● Your task: Please return each of the entries below exactly as they appear.

(Recorded information)

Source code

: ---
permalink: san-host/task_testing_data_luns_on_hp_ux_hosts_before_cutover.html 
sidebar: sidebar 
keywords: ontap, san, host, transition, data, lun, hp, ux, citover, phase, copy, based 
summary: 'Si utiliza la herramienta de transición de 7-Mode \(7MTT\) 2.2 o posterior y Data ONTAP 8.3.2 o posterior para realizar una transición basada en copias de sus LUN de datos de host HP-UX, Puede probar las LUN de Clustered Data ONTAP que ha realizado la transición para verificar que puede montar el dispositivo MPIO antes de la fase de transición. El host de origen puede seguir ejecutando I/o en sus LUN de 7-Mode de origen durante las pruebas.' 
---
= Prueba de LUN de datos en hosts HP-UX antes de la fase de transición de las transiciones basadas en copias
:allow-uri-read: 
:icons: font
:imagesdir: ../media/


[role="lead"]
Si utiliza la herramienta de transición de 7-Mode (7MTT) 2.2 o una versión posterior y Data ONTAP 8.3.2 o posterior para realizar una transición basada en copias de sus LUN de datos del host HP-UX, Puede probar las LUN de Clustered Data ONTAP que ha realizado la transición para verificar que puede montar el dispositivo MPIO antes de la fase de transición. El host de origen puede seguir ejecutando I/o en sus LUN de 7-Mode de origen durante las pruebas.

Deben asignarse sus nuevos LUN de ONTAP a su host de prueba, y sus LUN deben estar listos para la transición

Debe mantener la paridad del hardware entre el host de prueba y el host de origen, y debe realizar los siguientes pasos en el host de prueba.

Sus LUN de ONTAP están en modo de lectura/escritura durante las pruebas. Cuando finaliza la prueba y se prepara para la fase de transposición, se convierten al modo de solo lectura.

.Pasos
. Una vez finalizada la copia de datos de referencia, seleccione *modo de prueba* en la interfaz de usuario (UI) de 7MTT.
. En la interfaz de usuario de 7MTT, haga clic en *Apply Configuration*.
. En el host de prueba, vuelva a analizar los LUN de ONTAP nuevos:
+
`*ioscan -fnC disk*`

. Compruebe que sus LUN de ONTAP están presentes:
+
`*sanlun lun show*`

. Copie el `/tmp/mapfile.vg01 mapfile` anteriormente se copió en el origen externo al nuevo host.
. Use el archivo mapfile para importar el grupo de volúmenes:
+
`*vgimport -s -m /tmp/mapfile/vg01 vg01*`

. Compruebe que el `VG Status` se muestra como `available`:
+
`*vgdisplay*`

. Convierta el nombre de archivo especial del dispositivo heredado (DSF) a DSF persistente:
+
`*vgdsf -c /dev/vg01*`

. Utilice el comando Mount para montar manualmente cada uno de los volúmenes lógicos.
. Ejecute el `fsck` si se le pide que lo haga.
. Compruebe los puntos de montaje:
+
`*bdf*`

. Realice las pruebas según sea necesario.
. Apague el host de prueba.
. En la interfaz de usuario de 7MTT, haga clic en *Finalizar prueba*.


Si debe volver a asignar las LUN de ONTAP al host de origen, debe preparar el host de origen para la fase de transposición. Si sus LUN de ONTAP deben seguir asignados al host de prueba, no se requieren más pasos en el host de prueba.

(End Recorded information)

● Answer box:
Source code

: ---
permalink: san-host/task_testing_data_luns_on_hp_ux_hosts_before_cutover.html 
sidebar: sidebar 
keywords: ontap, san, host, transition, data, lun, hp, ux, citover, phase, copy, based 
summary: 'Si utiliza la herramienta de transición de 7-Mode \(7MTT\) 2.2 o posterior y Data ONTAP 8.3.2 o posterior para realizar una transición basada en copias de sus LUN de datos de host HP-UX, Puede probar las LUN de Clustered Data ONTAP que ha realizado la transición para verificar que puede montar el dispositivo MPIO antes de la fase de transición. El host de origen puede seguir ejecutando I/o en sus LUN de 7-Mode de origen durante las pruebas.' 
---
= Prueba de LUN de datos en hosts HP-UX antes de la fase de transición de las transiciones basadas en copias
:allow-uri-read: 
:icons: font
:imagesdir: ../media/


[role="lead"]
Si utiliza la herramienta de transición de 7-Mode (7MTT) 2.2 o una versión posterior y Data ONTAP 8.3.2 o posterior para realizar una transición basada en copias de sus LUN de datos del host HP-UX, Puede probar las LUN de Clustered Data ONTAP que ha realizado la transición para verificar que puede montar el dispositivo MPIO antes de la fase de transición. El host de origen puede seguir ejecutando I/o en sus LUN de 7-Mode de origen durante las pruebas.

Deben asignarse sus nuevos LUN de ONTAP a su host de prueba, y sus LUN deben estar listos para la transición

Debe mantener la paridad del hardware entre el host de prueba y el host de origen, y debe realizar los siguientes pasos en el host de prueba.

Sus LUN de ONTAP están en modo de lectura/escritura durante las pruebas. Cuando finaliza la prueba y se prepara para la fase de transposición, se convierten al modo de solo lectura.

.Pasos
. Una vez finalizada la copia de datos de referencia, seleccione *modo de prueba* en la interfaz de usuario (UI) de 7MTT.
. En la interfaz de usuario de 7MTT, haga clic en *Apply Configuration*.
. En el host de prueba, vuelva a analizar los LUN de ONTAP nuevos:
+
`*ioscan -fnC disk*`

. Compruebe que sus LUN de ONTAP están presentes:
+
`*sanlun lun show*`

. Copie el `/tmp/mapfile.vg01 mapfile` anteriormente se copió en el origen externo al nuevo host.
. Use el archivo mapfile para importar el grupo de volúmenes:
+
`*vgimport -s -m /tmp/mapfile/vg01 vg01*`

. Compruebe que el `VG Status` se muestra como `available`:
+
`*vgdisplay*`

. Convierta el nombre de archivo especial del dispositivo heredado (DSF) a DSF persistente:
+
`*vgdsf -c /dev/vg01*`

. Utilice el comando Mount para montar manualmente cada uno de los volúmenes lógicos.
. Ejecute el `fsck` si se le pide que lo haga.
. Compruebe los puntos de montaje:
+
`*bdf*`

. Realice las pruebas según sea necesario.
. Apague el host de prueba.
. En la interfaz de usuario de 7MTT, haga clic en *Finalizar prueba*.


Si debe volver a asignar las LUN de ONTAP al host de origen, debe preparar el host de origen para la fase de transposición. Si sus LUN de ONTAP deben seguir asignados al host de prueba, no se requieren más pasos en el host de prueba.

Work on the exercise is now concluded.